==== EXTRACTED ENTRIES

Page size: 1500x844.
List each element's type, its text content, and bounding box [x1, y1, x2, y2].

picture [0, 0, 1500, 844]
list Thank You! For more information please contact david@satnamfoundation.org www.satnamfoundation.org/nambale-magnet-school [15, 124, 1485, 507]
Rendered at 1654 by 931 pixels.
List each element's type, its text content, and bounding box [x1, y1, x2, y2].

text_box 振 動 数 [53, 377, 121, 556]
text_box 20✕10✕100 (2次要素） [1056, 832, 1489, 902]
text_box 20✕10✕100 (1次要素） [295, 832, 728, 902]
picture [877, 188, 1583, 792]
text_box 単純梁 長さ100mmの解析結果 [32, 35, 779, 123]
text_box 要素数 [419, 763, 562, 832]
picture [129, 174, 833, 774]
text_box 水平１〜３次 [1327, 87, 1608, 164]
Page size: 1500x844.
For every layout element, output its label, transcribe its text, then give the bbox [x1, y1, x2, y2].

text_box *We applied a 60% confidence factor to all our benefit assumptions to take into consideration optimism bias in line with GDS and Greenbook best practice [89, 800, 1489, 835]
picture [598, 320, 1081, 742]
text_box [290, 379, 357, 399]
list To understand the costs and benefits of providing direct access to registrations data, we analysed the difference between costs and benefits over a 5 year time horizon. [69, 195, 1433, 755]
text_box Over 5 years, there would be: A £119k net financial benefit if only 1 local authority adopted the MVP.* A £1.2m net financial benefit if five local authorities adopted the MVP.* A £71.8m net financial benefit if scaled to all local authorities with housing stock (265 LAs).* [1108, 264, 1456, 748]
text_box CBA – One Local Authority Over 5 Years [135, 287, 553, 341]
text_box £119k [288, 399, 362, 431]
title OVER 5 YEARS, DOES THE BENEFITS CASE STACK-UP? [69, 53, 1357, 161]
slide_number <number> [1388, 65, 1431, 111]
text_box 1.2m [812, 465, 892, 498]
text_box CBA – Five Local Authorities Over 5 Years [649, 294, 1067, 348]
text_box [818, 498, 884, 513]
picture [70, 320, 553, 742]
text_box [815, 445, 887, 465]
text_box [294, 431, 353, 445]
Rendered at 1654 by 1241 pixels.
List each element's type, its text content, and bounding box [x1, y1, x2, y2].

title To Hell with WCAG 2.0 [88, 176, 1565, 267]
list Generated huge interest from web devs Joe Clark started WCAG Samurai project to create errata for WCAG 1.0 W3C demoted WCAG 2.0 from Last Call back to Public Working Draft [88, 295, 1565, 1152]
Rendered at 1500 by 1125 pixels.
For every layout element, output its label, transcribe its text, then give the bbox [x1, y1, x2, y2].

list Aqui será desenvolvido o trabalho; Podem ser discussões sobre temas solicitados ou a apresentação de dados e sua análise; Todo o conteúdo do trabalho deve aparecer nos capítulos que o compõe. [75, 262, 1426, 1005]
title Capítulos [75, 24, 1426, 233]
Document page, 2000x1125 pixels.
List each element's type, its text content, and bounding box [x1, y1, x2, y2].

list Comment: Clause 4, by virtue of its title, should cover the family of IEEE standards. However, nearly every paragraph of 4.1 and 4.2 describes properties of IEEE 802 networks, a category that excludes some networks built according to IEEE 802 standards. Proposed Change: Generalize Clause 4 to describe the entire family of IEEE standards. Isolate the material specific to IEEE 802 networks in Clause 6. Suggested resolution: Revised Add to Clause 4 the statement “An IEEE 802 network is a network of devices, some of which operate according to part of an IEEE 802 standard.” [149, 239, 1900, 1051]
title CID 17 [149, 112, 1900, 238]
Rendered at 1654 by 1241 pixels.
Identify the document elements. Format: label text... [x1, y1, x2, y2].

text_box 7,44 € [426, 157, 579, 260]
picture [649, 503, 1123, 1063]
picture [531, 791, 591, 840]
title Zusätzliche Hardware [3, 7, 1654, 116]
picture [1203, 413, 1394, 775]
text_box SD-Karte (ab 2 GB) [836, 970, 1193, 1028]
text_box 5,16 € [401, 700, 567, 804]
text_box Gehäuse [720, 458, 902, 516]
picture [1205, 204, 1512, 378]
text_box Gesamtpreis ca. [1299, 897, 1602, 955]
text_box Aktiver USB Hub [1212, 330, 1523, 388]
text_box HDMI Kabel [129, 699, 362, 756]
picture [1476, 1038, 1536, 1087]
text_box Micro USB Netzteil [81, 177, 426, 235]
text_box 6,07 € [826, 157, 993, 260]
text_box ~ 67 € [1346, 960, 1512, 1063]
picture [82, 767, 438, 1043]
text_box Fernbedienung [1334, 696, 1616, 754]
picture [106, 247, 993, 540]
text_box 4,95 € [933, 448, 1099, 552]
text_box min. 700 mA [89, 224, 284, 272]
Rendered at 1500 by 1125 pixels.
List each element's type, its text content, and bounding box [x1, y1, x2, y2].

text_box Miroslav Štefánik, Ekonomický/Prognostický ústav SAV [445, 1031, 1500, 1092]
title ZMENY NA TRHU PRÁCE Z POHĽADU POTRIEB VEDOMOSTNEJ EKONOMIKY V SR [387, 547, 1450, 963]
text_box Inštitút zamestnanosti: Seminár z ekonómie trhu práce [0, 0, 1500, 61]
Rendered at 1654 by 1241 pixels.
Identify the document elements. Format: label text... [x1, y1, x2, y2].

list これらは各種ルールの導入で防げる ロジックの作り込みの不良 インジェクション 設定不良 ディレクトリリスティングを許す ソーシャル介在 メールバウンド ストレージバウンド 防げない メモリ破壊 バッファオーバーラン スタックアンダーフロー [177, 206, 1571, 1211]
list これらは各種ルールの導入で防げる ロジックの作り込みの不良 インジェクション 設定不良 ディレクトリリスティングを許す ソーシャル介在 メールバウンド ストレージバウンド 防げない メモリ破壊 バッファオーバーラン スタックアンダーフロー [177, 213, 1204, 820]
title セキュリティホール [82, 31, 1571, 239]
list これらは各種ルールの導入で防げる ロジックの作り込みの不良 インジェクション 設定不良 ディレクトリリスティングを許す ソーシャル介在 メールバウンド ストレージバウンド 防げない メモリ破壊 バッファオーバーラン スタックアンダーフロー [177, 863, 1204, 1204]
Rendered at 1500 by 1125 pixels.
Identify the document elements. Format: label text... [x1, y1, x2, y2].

========

[WORK TO DO] Repeat all of the records above word for word.

[ANSWER IN FULL]
Page size: 1500x844.
List each element's type, its text content, and bounding box [x1, y1, x2, y2].

picture [0, 0, 1500, 844]
list Thank You! For more information please contact david@satnamfoundation.org www.satnamfoundation.org/nambale-magnet-school [15, 124, 1485, 507]
Rendered at 1654 by 931 pixels.
List each element's type, its text content, and bounding box [x1, y1, x2, y2].

text_box 振 動 数 [53, 377, 121, 556]
text_box 20✕10✕100 (2次要素） [1056, 832, 1489, 902]
text_box 20✕10✕100 (1次要素） [295, 832, 728, 902]
picture [877, 188, 1583, 792]
text_box 単純梁 長さ100mmの解析結果 [32, 35, 779, 123]
text_box 要素数 [419, 763, 562, 832]
picture [129, 174, 833, 774]
text_box 水平１〜３次 [1327, 87, 1608, 164]
Page size: 1500x844.
For every layout element, output its label, transcribe its text, then give the bbox [x1, y1, x2, y2].

text_box *We applied a 60% confidence factor to all our benefit assumptions to take into consideration optimism bias in line with GDS and Greenbook best practice [89, 800, 1489, 835]
picture [598, 320, 1081, 742]
text_box [290, 379, 357, 399]
list To understand the costs and benefits of providing direct access to registrations data, we analysed the difference between costs and benefits over a 5 year time horizon. [69, 195, 1433, 755]
text_box Over 5 years, there would be: A £119k net financial benefit if only 1 local authority adopted the MVP.* A £1.2m net financial benefit if five local authorities adopted the MVP.* A £71.8m net financial benefit if scaled to all local authorities with housing stock (265 LAs).* [1108, 264, 1456, 748]
text_box CBA – One Local Authority Over 5 Years [135, 287, 553, 341]
text_box £119k [288, 399, 362, 431]
title OVER 5 YEARS, DOES THE BENEFITS CASE STACK-UP? [69, 53, 1357, 161]
slide_number <number> [1388, 65, 1431, 111]
text_box 1.2m [812, 465, 892, 498]
text_box CBA – Five Local Authorities Over 5 Years [649, 294, 1067, 348]
text_box [818, 498, 884, 513]
picture [70, 320, 553, 742]
text_box [815, 445, 887, 465]
text_box [294, 431, 353, 445]
Rendered at 1654 by 1241 pixels.
List each element's type, its text content, and bounding box [x1, y1, x2, y2].

title To Hell with WCAG 2.0 [88, 176, 1565, 267]
list Generated huge interest from web devs Joe Clark started WCAG Samurai project to create errata for WCAG 1.0 W3C demoted WCAG 2.0 from Last Call back to Public Working Draft [88, 295, 1565, 1152]
Rendered at 1500 by 1125 pixels.
For every layout element, output its label, transcribe its text, then give the bbox [x1, y1, x2, y2].

list Aqui será desenvolvido o trabalho; Podem ser discussões sobre temas solicitados ou a apresentação de dados e sua análise; Todo o conteúdo do trabalho deve aparecer nos capítulos que o compõe. [75, 262, 1426, 1005]
title Capítulos [75, 24, 1426, 233]
Document page, 2000x1125 pixels.
List each element's type, its text content, and bounding box [x1, y1, x2, y2].

list Comment: Clause 4, by virtue of its title, should cover the family of IEEE standards. However, nearly every paragraph of 4.1 and 4.2 describes properties of IEEE 802 networks, a category that excludes some networks built according to IEEE 802 standards. Proposed Change: Generalize Clause 4 to describe the entire family of IEEE standards. Isolate the material specific to IEEE 802 networks in Clause 6. Suggested resolution: Revised Add to Clause 4 the statement “An IEEE 802 network is a network of devices, some of which operate according to part of an IEEE 802 standard.” [149, 239, 1900, 1051]
title CID 17 [149, 112, 1900, 238]
Rendered at 1654 by 1241 pixels.
Identify the document elements. Format: label text... [x1, y1, x2, y2].

text_box 7,44 € [426, 157, 579, 260]
picture [649, 503, 1123, 1063]
picture [531, 791, 591, 840]
title Zusätzliche Hardware [3, 7, 1654, 116]
picture [1203, 413, 1394, 775]
text_box SD-Karte (ab 2 GB) [836, 970, 1193, 1028]
text_box 5,16 € [401, 700, 567, 804]
text_box Gehäuse [720, 458, 902, 516]
picture [1205, 204, 1512, 378]
text_box Gesamtpreis ca. [1299, 897, 1602, 955]
text_box Aktiver USB Hub [1212, 330, 1523, 388]
text_box HDMI Kabel [129, 699, 362, 756]
picture [1476, 1038, 1536, 1087]
text_box Micro USB Netzteil [81, 177, 426, 235]
text_box 6,07 € [826, 157, 993, 260]
text_box ~ 67 € [1346, 960, 1512, 1063]
picture [82, 767, 438, 1043]
text_box Fernbedienung [1334, 696, 1616, 754]
picture [106, 247, 993, 540]
text_box 4,95 € [933, 448, 1099, 552]
text_box min. 700 mA [89, 224, 284, 272]
Rendered at 1500 by 1125 pixels.
List each element's type, its text content, and bounding box [x1, y1, x2, y2].

text_box Miroslav Štefánik, Ekonomický/Prognostický ústav SAV [445, 1031, 1500, 1092]
title ZMENY NA TRHU PRÁCE Z POHĽADU POTRIEB VEDOMOSTNEJ EKONOMIKY V SR [387, 547, 1450, 963]
text_box Inštitút zamestnanosti: Seminár z ekonómie trhu práce [0, 0, 1500, 61]
Rendered at 1654 by 1241 pixels.
Identify the document elements. Format: label text... [x1, y1, x2, y2].

list これらは各種ルールの導入で防げる ロジックの作り込みの不良 インジェクション 設定不良 ディレクトリリスティングを許す ソーシャル介在 メールバウンド ストレージバウンド 防げない メモリ破壊 バッファオーバーラン スタックアンダーフロー [177, 206, 1571, 1211]
list これらは各種ルールの導入で防げる ロジックの作り込みの不良 インジェクション 設定不良 ディレクトリリスティングを許す ソーシャル介在 メールバウンド ストレージバウンド 防げない メモリ破壊 バッファオーバーラン スタックアンダーフロー [177, 213, 1204, 820]
title セキュリティホール [82, 31, 1571, 239]
list これらは各種ルールの導入で防げる ロジックの作り込みの不良 インジェクション 設定不良 ディレクトリリスティングを許す ソーシャル介在 メールバウンド ストレージバウンド 防げない メモリ破壊 バッファオーバーラン スタックアンダーフロー [177, 863, 1204, 1204]
Rendered at 1500 by 1125 pixels.
Identify the document elements. Format: label text... [x1, y1, x2, y2].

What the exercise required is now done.